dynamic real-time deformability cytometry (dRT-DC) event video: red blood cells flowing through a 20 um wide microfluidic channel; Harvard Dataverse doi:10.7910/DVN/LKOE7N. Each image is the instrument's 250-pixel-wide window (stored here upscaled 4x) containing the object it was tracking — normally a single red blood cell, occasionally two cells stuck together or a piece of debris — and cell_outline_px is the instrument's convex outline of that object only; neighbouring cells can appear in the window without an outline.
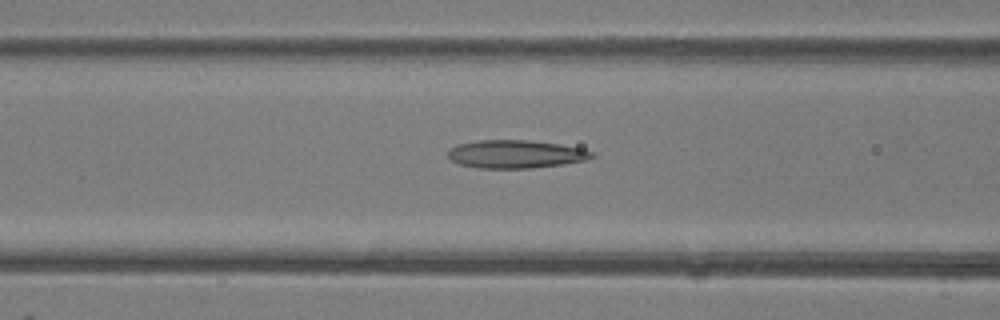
{"species": "common noctule bat (a hibernating species)", "species_latin": "Nyctalus noctula", "temperature_condition": "room temperature", "stored_images_in_passage": 7, "camera_frame_rate_fps": 3000, "um_per_image_px": 0.085, "animal": {"sex": "female"}, "frame": {"image": 1, "passage_image": 5, "time_ms": 1.333, "image_size_px": [1000, 320], "cell_outline_px": [[596, 156], [584, 160], [564, 164], [532, 168], [476, 168], [460, 164], [452, 160], [448, 156], [448, 148], [456, 144], [476, 140], [528, 140], [560, 144], [580, 148], [592, 152]], "centroid_in_image_um": [43.79, 13.09], "position_along_channel_um": 122.8, "area_um2": 23.64}}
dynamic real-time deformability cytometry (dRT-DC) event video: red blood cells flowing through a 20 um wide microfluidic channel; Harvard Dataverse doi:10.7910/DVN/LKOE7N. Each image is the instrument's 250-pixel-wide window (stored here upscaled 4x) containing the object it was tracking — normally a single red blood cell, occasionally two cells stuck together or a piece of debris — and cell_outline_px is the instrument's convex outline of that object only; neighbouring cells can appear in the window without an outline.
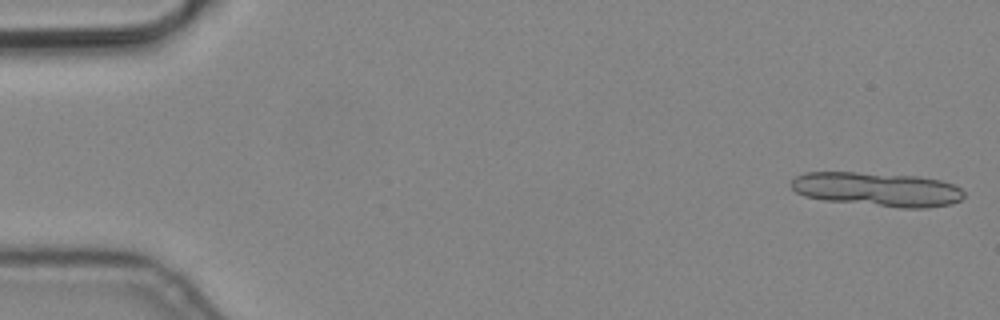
{"species": "common noctule bat (a hibernating species)", "species_latin": "Nyctalus noctula", "temperature_condition": "cold", "stored_images_in_passage": 8, "segment_of_instrument_passage": [1, 2], "camera_frame_rate_fps": 3000, "um_per_image_px": 0.085, "animal": {"sex": "male", "body_mass_g": 19.2, "forearm_length_mm": 51.8}, "frame": {"image": 1, "passage_image": 1, "time_ms": 0.0, "image_size_px": [1000, 320], "cell_outline_px": [[964, 196], [960, 200], [952, 204], [928, 208], [896, 208], [824, 200], [804, 196], [796, 192], [792, 188], [792, 180], [796, 176], [804, 172], [856, 172], [916, 176], [940, 180], [952, 184], [960, 188], [964, 192]], "centroid_in_image_um": [74.57, 16.1], "position_along_channel_um": 10.4, "area_um2": 34.51}}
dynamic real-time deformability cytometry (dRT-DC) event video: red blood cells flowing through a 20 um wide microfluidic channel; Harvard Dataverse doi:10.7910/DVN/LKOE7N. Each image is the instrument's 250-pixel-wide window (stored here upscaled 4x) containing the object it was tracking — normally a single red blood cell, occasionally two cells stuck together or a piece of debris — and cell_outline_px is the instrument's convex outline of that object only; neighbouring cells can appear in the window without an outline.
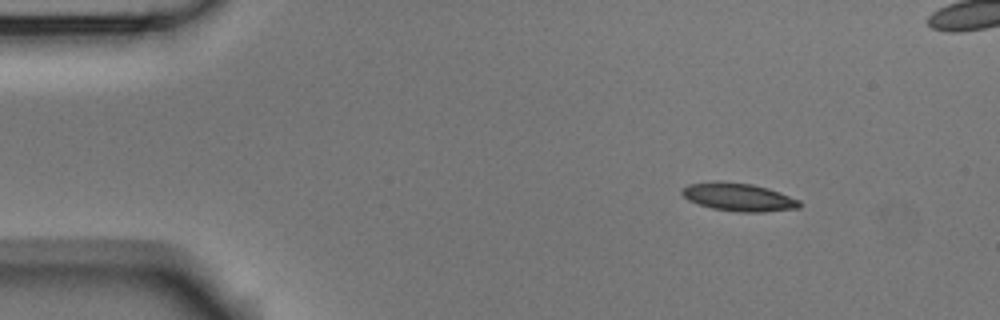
{"species": "Egyptian fruit bat (a non-hibernating species)", "species_latin": "Rousettus aegyptiacus", "temperature_condition": "room temperature", "stored_images_in_passage": 5, "segment_of_instrument_passage": [2, 2], "camera_frame_rate_fps": 3000, "um_per_image_px": 0.085, "animal": {"sex": "male"}, "frame": {"image": 1, "passage_image": 5, "time_ms": 1.333, "image_size_px": [1000, 320], "cell_outline_px": [[800, 208], [760, 212], [740, 212], [712, 208], [688, 200], [680, 192], [680, 188], [688, 184], [716, 180], [752, 184], [768, 188], [780, 192], [800, 200]], "centroid_in_image_um": [62.75, 16.73], "position_along_channel_um": 22.2, "area_um2": 19.31}}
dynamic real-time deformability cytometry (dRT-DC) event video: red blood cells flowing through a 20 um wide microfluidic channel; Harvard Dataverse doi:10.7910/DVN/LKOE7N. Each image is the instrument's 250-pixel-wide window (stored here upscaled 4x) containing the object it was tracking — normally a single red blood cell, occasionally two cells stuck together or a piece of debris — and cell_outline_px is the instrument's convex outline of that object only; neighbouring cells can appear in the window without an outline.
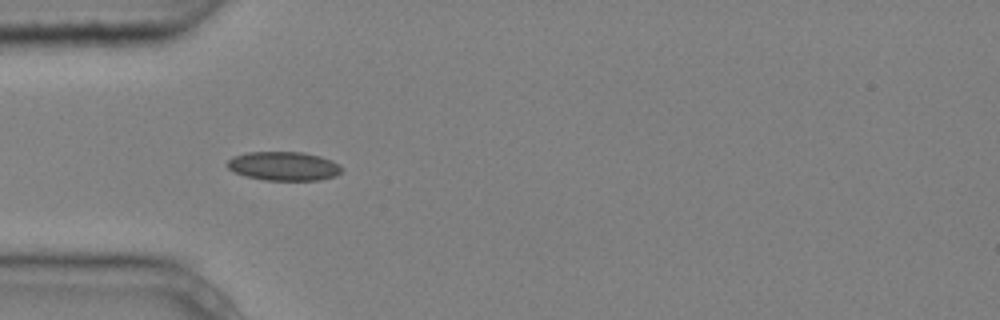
{"species": "common noctule bat (a hibernating species)", "species_latin": "Nyctalus noctula", "temperature_condition": "cold", "stored_images_in_passage": 5, "camera_frame_rate_fps": 3000, "um_per_image_px": 0.085, "animal": {"sex": "male", "body_mass_g": 20.4}, "frame": {"image": 1, "passage_image": 4, "time_ms": 1.0, "image_size_px": [1000, 320], "cell_outline_px": [[344, 168], [336, 176], [320, 180], [264, 180], [244, 176], [228, 168], [224, 164], [232, 156], [248, 152], [300, 152], [320, 156], [332, 160], [340, 164]], "centroid_in_image_um": [24.12, 14.12], "position_along_channel_um": 60.9, "area_um2": 19.48}}
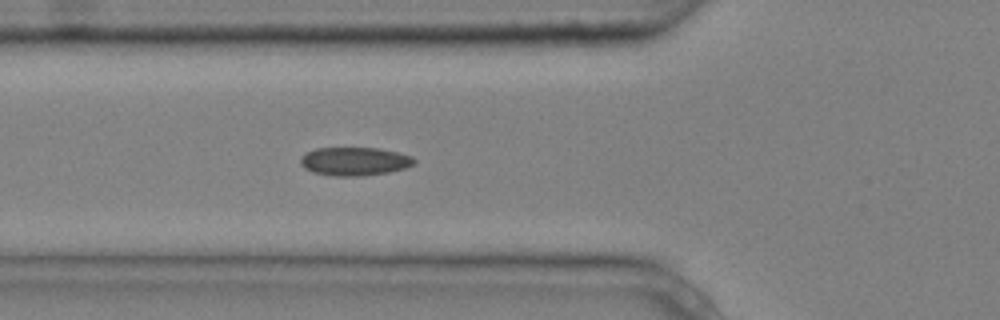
{"frame": {"image": 2, "passage_image": 5, "time_ms": 1.333, "image_size_px": [1000, 320], "cell_outline_px": [[416, 164], [404, 168], [388, 172], [360, 176], [336, 176], [312, 172], [304, 168], [300, 164], [300, 160], [308, 152], [316, 148], [380, 148], [412, 156], [416, 160]], "centroid_in_image_um": [30.16, 13.71], "position_along_channel_um": 95.6, "area_um2": 18.73}}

———

- _Task requirements_: Quote every record above exactly, omitting any pictures they contain.

- _Answer to this problem_:
dynamic real-time deformability cytometry (dRT-DC) event video: red blood cells flowing through a 20 um wide microfluidic channel; Harvard Dataverse doi:10.7910/DVN/LKOE7N. Each image is the instrument's 250-pixel-wide window (stored here upscaled 4x) containing the object it was tracking — normally a single red blood cell, occasionally two cells stuck together or a piece of debris — and cell_outline_px is the instrument's convex outline of that object only; neighbouring cells can appear in the window without an outline.
{"species": "common noctule bat (a hibernating species)", "species_latin": "Nyctalus noctula", "temperature_condition": "room temperature", "stored_images_in_passage": 7, "camera_frame_rate_fps": 3000, "um_per_image_px": 0.085, "animal": {"sex": "female"}, "frame": {"image": 1, "passage_image": 5, "time_ms": 1.333, "image_size_px": [1000, 320], "cell_outline_px": [[596, 156], [584, 160], [564, 164], [532, 168], [476, 168], [460, 164], [452, 160], [448, 156], [448, 148], [456, 144], [476, 140], [528, 140], [560, 144], [580, 148], [592, 152]], "centroid_in_image_um": [43.79, 13.09], "position_along_channel_um": 122.8, "area_um2": 23.64}}
dynamic real-time deformability cytometry (dRT-DC) event video: red blood cells flowing through a 20 um wide microfluidic channel; Harvard Dataverse doi:10.7910/DVN/LKOE7N. Each image is the instrument's 250-pixel-wide window (stored here upscaled 4x) containing the object it was tracking — normally a single red blood cell, occasionally two cells stuck together or a piece of debris — and cell_outline_px is the instrument's convex outline of that object only; neighbouring cells can appear in the window without an outline.
{"species": "common noctule bat (a hibernating species)", "species_latin": "Nyctalus noctula", "temperature_condition": "cold", "stored_images_in_passage": 8, "segment_of_instrument_passage": [1, 2], "camera_frame_rate_fps": 3000, "um_per_image_px": 0.085, "animal": {"sex": "male", "body_mass_g": 19.2, "forearm_length_mm": 51.8}, "frame": {"image": 1, "passage_image": 1, "time_ms": 0.0, "image_size_px": [1000, 320], "cell_outline_px": [[964, 196], [960, 200], [952, 204], [928, 208], [896, 208], [824, 200], [804, 196], [796, 192], [792, 188], [792, 180], [796, 176], [804, 172], [856, 172], [916, 176], [940, 180], [952, 184], [960, 188], [964, 192]], "centroid_in_image_um": [74.57, 16.1], "position_along_channel_um": 10.4, "area_um2": 34.51}}
dynamic real-time deformability cytometry (dRT-DC) event video: red blood cells flowing through a 20 um wide microfluidic channel; Harvard Dataverse doi:10.7910/DVN/LKOE7N. Each image is the instrument's 250-pixel-wide window (stored here upscaled 4x) containing the object it was tracking — normally a single red blood cell, occasionally two cells stuck together or a piece of debris — and cell_outline_px is the instrument's convex outline of that object only; neighbouring cells can appear in the window without an outline.
{"species": "Egyptian fruit bat (a non-hibernating species)", "species_latin": "Rousettus aegyptiacus", "temperature_condition": "room temperature", "stored_images_in_passage": 5, "segment_of_instrument_passage": [2, 2], "camera_frame_rate_fps": 3000, "um_per_image_px": 0.085, "animal": {"sex": "male"}, "frame": {"image": 1, "passage_image": 5, "time_ms": 1.333, "image_size_px": [1000, 320], "cell_outline_px": [[800, 208], [760, 212], [740, 212], [712, 208], [688, 200], [680, 192], [680, 188], [688, 184], [716, 180], [752, 184], [768, 188], [780, 192], [800, 200]], "centroid_in_image_um": [62.75, 16.73], "position_along_channel_um": 22.2, "area_um2": 19.31}}
dynamic real-time deformability cytometry (dRT-DC) event video: red blood cells flowing through a 20 um wide microfluidic channel; Harvard Dataverse doi:10.7910/DVN/LKOE7N. Each image is the instrument's 250-pixel-wide window (stored here upscaled 4x) containing the object it was tracking — normally a single red blood cell, occasionally two cells stuck together or a piece of debris — and cell_outline_px is the instrument's convex outline of that object only; neighbouring cells can appear in the window without an outline.
{"species": "common noctule bat (a hibernating species)", "species_latin": "Nyctalus noctula", "temperature_condition": "cold", "stored_images_in_passage": 5, "camera_frame_rate_fps": 3000, "um_per_image_px": 0.085, "animal": {"sex": "male", "body_mass_g": 20.4}, "frame": {"image": 1, "passage_image": 4, "time_ms": 1.0, "image_size_px": [1000, 320], "cell_outline_px": [[344, 168], [336, 176], [320, 180], [264, 180], [244, 176], [228, 168], [224, 164], [232, 156], [248, 152], [300, 152], [320, 156], [332, 160], [340, 164]], "centroid_in_image_um": [24.12, 14.12], "position_along_channel_um": 60.9, "area_um2": 19.48}}
{"frame": {"image": 2, "passage_image": 5, "time_ms": 1.333, "image_size_px": [1000, 320], "cell_outline_px": [[416, 164], [404, 168], [388, 172], [360, 176], [336, 176], [312, 172], [304, 168], [300, 164], [300, 160], [308, 152], [316, 148], [380, 148], [412, 156], [416, 160]], "centroid_in_image_um": [30.16, 13.71], "position_along_channel_um": 95.6, "area_um2": 18.73}}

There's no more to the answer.